Forty-one percent of the students said they borrowed less money in student loans because of the aid and that the money allowed them to cut back on the number of hours they worked.
Those who didn’t receive any assistance said they were unaware that the aid was available and didn’t know the process for applying for assistance. Those who did apply and were denied said in the survey that they didn’t know why their request was rejected.
The responses among different demographic groups were not significantly different, according to the report.
Congress initially stipulated that money for students could only be used for COVID-19-related expenses, which Desjean said was “unnecessarily limiting.” In subsequent relief bills, lawmakers gave more flexibility to colleges and universities in disbursing the aid.

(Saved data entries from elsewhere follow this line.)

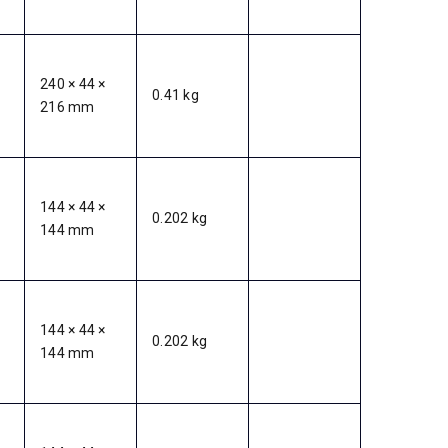
240 × 44 ×
0.41 kg
216 mm
144 × 44 ×
0.202 kg
144 mm
144 × 44 ×
0.202 kg
144 mm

Those changes helped, Desjean said.
Ninety-three percent of institutions surveyed said the increased flexibility was broad enough to accommodate students’ needs most or all of the time. That’s an improvement from NASFAA’s 2020 survey, when 73 percent of institutions said the aid was able to meet students’ needs most or all of the time.
The U.S. Department of Education’s management of the stimulus funds improved with each round of funding, institutions said in the survey.
Ninety percent of the institutions surveyed said the department’s guidance in the second and third rounds was somewhat or very organized, while only 11 percent found the guidance in the first round organized.
Desjean said NASFAA wanted to compare the three rounds of funding after releasing a report in 2020 on implementation issues with the first round.
“What we’ve learned more than anything is that you need to be really careful about how you design a program like this to ensure that it works well,” Desjean said.
The report includes considerations for institutional decision makers as well as state and federal lawmakers to weigh when setting up emergency aid programs. Those include prioritizing awareness of student needs and improving communication to students about the availability of funds.
NASFAA suggested that a federal emergency aid program should have broad allowable uses of aid and ensure that institutions serving students with the greatest needs have adequate resources to meet those needs.
“HEERF definitely just threw open the door to institutions to realize how many emergencies come up for students and how important it is for them to be able to have access to quick funds to stay enrolled in school,” Desjean said. “I think some of the positive outcomes that they saw from students who received HEERF grants versus those who didn’t will show them that emergency funding promotes positive student outcomes and helps students complete college.”
Many colleges and universities have some form of emergency funding programs, but those funds tend to “serve a fraction of the student body with one-time, small award amounts,” according to the report.
Some institutions said they improved existing aid programs using lessons learned from disbursing the HEERF emergency grants.
“This included streamlining application processes, expediting approval timelines, strengthening communications to students, and developing resources to address basic needs,” the report says.
A federal emergency aid program could fill financial gaps at colleges and universities with fewer resources and improve outcomes for students, the report suggests.
“The HEERF student emergency grant program served effectively as a large-scale experiment for a federal emergency aid program,” the report says. “Lessons learned from administering all three rounds of funding—what worked, what didn’t work, and what improvements were made along the way—provide valuable insight into how a federal emergency aid program should be designed.”